Yeah, it all about retooling. There is NOTHING cheap when it comes to retooling. Just the other day one of my techs had to order a (threaded) rod that was all of 12" long. It costs $600 to replace.
Also, converting already proven devices from 200mm to 300mm, isn’t as easy as one would think. It’s not just a matter of re-adjusting “recipe” times. sometimes the engineers have to start from square one again. So, that in itself can be costly.
You’re mixing up the idea of a wafer with a die. The wafer (which was the question in the OP) is the round slice of semiconductor material. The die is the small rectangular chunk of a wafer, or what’s commonly called a “chip.” As the die get larger, the chance of an imperfection ruining it goes up (you had said “wafer” here).
Some die are relatively large, such as for microprocessors. Some die are small - I have heard of wafers with tens of thousands of die on a single wafer.
There are some processing steps that take basically the same amount of time no matter the wafer size, and some steps whose time depends on the number of die. Increasing the wafer size helps you produce more chips because the former will take the same time for a larger number of die. However, increasing wafer size has very significant technical challenges - having a consistent process across the entire surface, heating considerations, etc. And the equipment you have to buy to produce them is outrageously expensive, so the benefit is fairly limited but the expense is very high.

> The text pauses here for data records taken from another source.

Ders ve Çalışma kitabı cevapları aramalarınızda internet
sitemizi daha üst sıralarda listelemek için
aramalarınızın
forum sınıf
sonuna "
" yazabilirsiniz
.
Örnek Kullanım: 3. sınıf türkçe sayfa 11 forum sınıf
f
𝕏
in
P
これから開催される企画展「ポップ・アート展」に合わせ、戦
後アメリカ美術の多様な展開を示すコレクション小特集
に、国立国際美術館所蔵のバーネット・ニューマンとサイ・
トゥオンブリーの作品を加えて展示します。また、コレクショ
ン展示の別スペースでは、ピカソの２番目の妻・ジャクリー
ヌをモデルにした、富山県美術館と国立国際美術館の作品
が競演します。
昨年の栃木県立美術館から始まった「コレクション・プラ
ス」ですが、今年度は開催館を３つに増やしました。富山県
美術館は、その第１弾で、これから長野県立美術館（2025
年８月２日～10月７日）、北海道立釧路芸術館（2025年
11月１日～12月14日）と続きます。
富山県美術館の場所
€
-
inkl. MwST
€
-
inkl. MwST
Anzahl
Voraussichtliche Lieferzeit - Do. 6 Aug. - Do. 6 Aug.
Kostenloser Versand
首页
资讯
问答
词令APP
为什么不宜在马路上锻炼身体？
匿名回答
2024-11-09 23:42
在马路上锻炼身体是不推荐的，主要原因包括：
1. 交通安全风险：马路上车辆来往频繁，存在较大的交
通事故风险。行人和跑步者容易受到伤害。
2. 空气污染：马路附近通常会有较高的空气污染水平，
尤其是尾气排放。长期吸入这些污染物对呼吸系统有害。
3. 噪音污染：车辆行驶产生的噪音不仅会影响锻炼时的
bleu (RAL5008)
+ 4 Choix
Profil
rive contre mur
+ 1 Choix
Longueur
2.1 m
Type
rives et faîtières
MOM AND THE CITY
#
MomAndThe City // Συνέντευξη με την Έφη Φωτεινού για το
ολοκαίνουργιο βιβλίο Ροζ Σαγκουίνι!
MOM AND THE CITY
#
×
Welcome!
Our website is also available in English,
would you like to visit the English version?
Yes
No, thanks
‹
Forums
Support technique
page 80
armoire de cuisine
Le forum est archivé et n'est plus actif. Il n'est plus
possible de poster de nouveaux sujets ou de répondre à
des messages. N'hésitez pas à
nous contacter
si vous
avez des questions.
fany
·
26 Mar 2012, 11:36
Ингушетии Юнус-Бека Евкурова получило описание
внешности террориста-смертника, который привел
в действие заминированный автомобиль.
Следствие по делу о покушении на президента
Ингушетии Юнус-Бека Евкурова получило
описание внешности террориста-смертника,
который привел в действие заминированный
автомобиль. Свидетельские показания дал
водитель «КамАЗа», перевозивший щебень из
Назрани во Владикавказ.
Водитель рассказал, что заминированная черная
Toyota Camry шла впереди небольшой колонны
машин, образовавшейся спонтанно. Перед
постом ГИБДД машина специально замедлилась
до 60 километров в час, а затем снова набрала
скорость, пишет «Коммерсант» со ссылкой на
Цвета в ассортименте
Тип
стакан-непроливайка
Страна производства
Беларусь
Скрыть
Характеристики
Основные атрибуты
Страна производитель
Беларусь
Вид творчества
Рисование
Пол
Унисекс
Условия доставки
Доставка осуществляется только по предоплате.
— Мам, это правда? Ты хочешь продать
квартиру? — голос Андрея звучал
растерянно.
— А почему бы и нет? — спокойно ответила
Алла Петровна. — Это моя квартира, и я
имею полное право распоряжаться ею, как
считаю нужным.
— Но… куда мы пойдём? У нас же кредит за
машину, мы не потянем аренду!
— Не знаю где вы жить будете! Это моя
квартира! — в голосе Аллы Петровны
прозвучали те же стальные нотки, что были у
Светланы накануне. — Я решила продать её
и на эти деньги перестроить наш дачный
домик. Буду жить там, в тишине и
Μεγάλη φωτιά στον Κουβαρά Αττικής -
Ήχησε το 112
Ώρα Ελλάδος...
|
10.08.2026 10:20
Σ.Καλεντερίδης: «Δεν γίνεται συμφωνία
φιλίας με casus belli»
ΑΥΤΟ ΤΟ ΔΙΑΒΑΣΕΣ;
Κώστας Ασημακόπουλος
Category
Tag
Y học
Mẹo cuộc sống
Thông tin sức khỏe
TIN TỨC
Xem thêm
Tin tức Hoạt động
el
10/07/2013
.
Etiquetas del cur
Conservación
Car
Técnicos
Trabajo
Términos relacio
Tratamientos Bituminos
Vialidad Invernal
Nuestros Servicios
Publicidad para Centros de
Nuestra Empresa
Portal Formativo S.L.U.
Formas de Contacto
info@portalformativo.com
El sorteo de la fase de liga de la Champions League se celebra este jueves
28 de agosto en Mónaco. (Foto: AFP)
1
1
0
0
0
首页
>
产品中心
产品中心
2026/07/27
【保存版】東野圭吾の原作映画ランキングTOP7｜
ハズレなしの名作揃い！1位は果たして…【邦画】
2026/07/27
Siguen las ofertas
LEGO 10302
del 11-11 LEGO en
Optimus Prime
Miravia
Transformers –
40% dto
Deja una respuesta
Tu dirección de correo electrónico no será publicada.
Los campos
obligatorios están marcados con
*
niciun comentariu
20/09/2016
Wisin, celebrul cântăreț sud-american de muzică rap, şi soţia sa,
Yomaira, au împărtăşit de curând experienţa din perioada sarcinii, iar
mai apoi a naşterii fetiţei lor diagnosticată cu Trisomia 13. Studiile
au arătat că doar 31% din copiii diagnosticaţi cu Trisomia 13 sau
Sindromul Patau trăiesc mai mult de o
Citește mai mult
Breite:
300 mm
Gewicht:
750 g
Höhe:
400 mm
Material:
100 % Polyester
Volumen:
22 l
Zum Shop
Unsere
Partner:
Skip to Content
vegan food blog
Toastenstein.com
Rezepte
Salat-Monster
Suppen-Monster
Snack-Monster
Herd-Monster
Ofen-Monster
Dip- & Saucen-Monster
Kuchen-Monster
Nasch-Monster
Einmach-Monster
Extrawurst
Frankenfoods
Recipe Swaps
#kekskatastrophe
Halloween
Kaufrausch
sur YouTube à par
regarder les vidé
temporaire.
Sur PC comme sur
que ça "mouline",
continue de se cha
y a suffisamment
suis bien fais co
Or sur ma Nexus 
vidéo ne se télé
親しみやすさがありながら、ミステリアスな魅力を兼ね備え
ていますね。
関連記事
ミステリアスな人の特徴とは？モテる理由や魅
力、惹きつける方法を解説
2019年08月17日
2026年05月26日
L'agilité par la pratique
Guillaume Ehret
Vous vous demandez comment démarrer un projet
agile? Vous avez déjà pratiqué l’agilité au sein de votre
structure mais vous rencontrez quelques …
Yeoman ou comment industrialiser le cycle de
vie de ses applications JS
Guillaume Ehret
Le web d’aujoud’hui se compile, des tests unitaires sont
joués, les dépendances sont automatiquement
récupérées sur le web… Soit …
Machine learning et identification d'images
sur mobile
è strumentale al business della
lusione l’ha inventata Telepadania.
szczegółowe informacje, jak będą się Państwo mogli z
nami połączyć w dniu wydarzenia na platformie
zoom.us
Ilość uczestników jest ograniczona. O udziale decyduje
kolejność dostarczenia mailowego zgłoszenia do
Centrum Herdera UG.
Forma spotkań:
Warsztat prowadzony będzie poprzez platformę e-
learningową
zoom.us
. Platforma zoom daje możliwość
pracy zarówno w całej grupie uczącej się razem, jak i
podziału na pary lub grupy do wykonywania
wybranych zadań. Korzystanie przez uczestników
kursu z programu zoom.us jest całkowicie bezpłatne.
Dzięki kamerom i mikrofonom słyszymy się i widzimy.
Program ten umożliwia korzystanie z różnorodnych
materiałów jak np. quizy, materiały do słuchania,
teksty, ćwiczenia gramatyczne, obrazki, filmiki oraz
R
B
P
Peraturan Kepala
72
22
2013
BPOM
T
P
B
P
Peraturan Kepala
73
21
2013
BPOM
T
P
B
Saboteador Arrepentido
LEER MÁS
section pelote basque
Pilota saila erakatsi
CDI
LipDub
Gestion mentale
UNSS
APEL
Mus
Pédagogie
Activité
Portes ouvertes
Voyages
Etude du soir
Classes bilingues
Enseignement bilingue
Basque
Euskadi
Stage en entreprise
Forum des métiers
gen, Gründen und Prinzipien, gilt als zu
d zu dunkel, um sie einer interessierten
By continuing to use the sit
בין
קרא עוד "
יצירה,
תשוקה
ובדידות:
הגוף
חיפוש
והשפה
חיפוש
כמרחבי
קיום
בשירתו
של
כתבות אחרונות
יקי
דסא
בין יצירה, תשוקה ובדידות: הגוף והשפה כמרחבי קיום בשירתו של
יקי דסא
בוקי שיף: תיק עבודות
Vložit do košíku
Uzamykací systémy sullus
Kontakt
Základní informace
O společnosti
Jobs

Hopefully this is obvious: the physical size of the wafer does not limit the size of the chip. Even for large chips like CPUs, you can get a couple hundred dies from each wafer. All the improvements come from miniaturizing the features, so you can fit more transistors into the same size chip.
The rare exception is imaging sensors - a large sensor physically collects more light, so it is desirable in some situations. But even the largest commercial sensors made are much smaller than 300mm. Here you can see a wafer containing 42 SONY full-frame sensors. The largest single-die sensor I could find reference for was this experimental(?) sensor, which fills up a full 200mm wafer. Generally, at these sizes, it’s easier and much cheaper to use an array of sensors rather than one big sensor.
That article describes a chip that’s 1 square cm, not mm. But yes, I’ve seen die that are 1 sq mm, and you can put 30,000 of them on a 150 mm (six-inch) wafer. Yes, companies still use 150 mm for parts like this.
ETA: Sorry, that article is about smaller chips and just mentions 1 sq cm.
Die size is generally limited by the area which can be exposed by the stepper (the reticle field). Very large image sensors can be made by stitching different reticle fields together (basically using multiple reticles per mask layer and adjusting the step and repeat so that their edges overlap slightly). This technique is quite expensive, so is limited to expensive chips (large images sensors can cost thousands/tens of thousands per chip) that cannot be broken into a chipset. Not sure the largest, but my company makes sensors close to full-frame 645 as a catalog item.
ETA: We also make tiny ships, like an ambient light sensor that measures 1.08mm square when packaged…
Minor nitpick: The plural of “die” is “dice”, although it is fairly common to use “die” for both singular and plural (as in “3126 die per wafer”).
How finely can they cut a wafer? I would think that with a 1mm die size, a majority of the area of the wafer would have to be empty space between the dies that would be lost in the process of cutting them apart.